Escalofríos de cine: “Nosferatu”, o ¿manicura?... me da cita para el viernes…
Querido Teo:
Empezaré por reconocer que las pelis mudas ya me producen cierto escalofrío, vaya usted a saber porqué, por lo que si a este hecho añadimos que quien aparece en la misma es el imponente Nosferatu, pues… Aun así, lo admito, siempre sentí idolatría, rozando casi el paroxismo, por un personaje tan poco atractivo visualmente como cautivador e hipnótico para todos los sentidos. Y es que todos coinciden en el contraste que se produce entre el espeluznante aspecto físico del venido de Transilvania, con el magnetismo y seducción que rezuma el vampiro por los cuatro costados, hecho que queda patente en esta y en cuantas adaptaciones posteriores de la obra de Drácula se han hecho.
Friedrich Wilhelm Murnau dirigió este clásico mudo allá por 1922, convirtiéndolo en uno de los máximos exponentes del llamado expresionismo alemán. “Nosferatu, una sinfonía del horror”, fue la primera adaptación cinematográfica de la obra de Bram Stoker, “Drácula”, desde que a los hermanos Lumière se les ocurriera aquella genial idea de inventar el cinematógrafo. Después vendrían tantas otras que nos pudieran hacer caer en el error de olvidar, que esta fue la primera y para un servidor, además de la más impactante, junto con el “Drácula” de Browning, o más bien de Bela Lugosi, la más imprescindible de recordar. Todas y cada una bebieron flagrantemente de aquella, incluida la de la Universal de 1931 ya mencionada, llegando al extremo de adoptar para la causa como dogma de fe detalles inventados por Murnau y que no aparecían en la obra original de Stoker, para el que el vampiro caminaba libremente bajo la luz del sol y no temía ni a cruces ni a ajos.
A Murnau se le metió entre ceja y ceja rodar la peli sí o sí, para lo que previamente necesitaba hacerse con los derechos de la historia. Ante la negativa de la viuda de Stoker a cederlos, decidió filmar su propia versión, dando por hecho que cambiando algún nombre por allí y algún escenario por allá, sería bastante para burlar el empecinamiento de la enlutada. Craso error, pues el resultado fue tan incontestable en cuanto al parecido con el libro original, que un juez ordenó que se destruyeran todas las copias de la cinta ya rodada, por violación de derechos de autor, ¡toma ya!. Al parecer llamar conde Orlok a Drácula, dar otro nombre a los protagonistas y trasladar la acción de Londres a Wisborg no había sido suficiente para regatear a la ley. ¡Qué ingenuo Friedrich!.

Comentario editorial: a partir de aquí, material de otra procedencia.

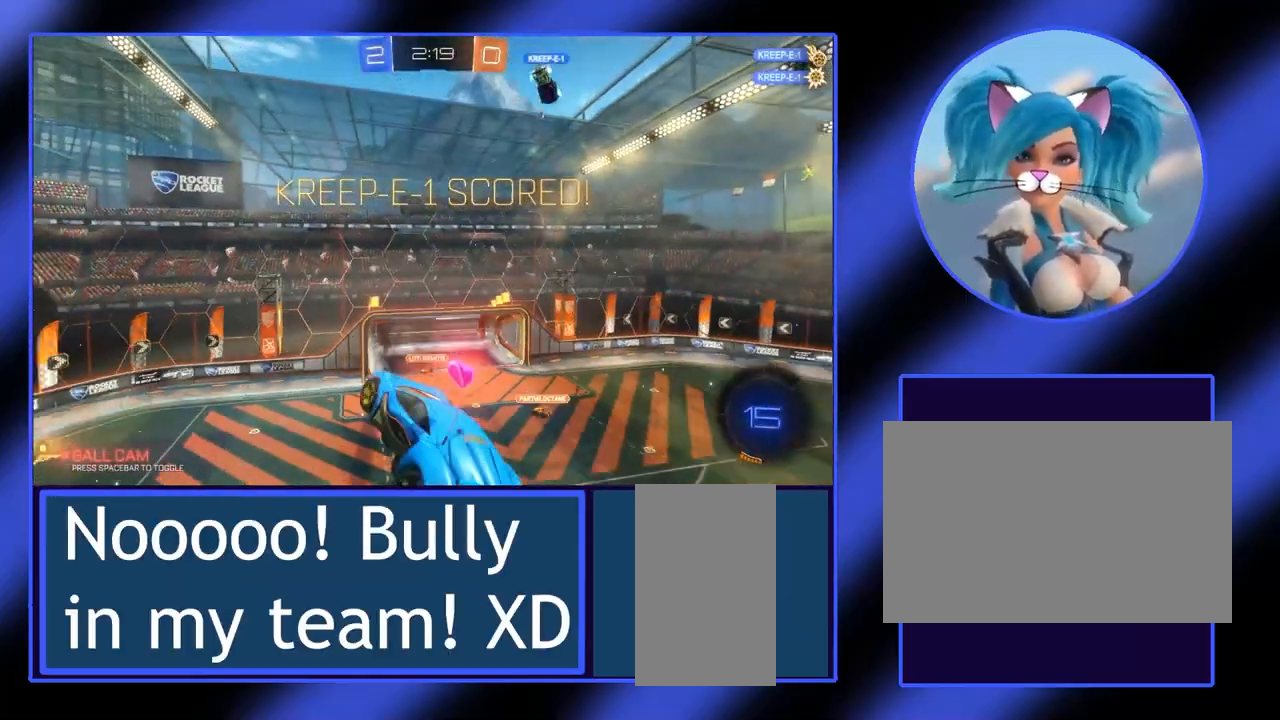
{"keys": [], "mouse": [], "events": [[333, "a", "up"]]}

Sea como fuere, y afortunadamente para todos nosotros, unas pocas copias de la película ya habían sido distribuidas por todo el mundo, permaneciendo escondidas durante años. El paso del tiempo las sacó a la luz, eso sí, con diferentes montajes; así en cada país se exhibió una versión distinta de la misma peli. En los últimos tiempos se ha recuperado gran parte del metraje de la obra original, publicándose ediciones restauradas con casi todo su contenido. La edición más fiel se presentó en el Festival de Berlín de 1984… y todo por no comprar unos derechos de autor… ¡a qué me suena todo esto!.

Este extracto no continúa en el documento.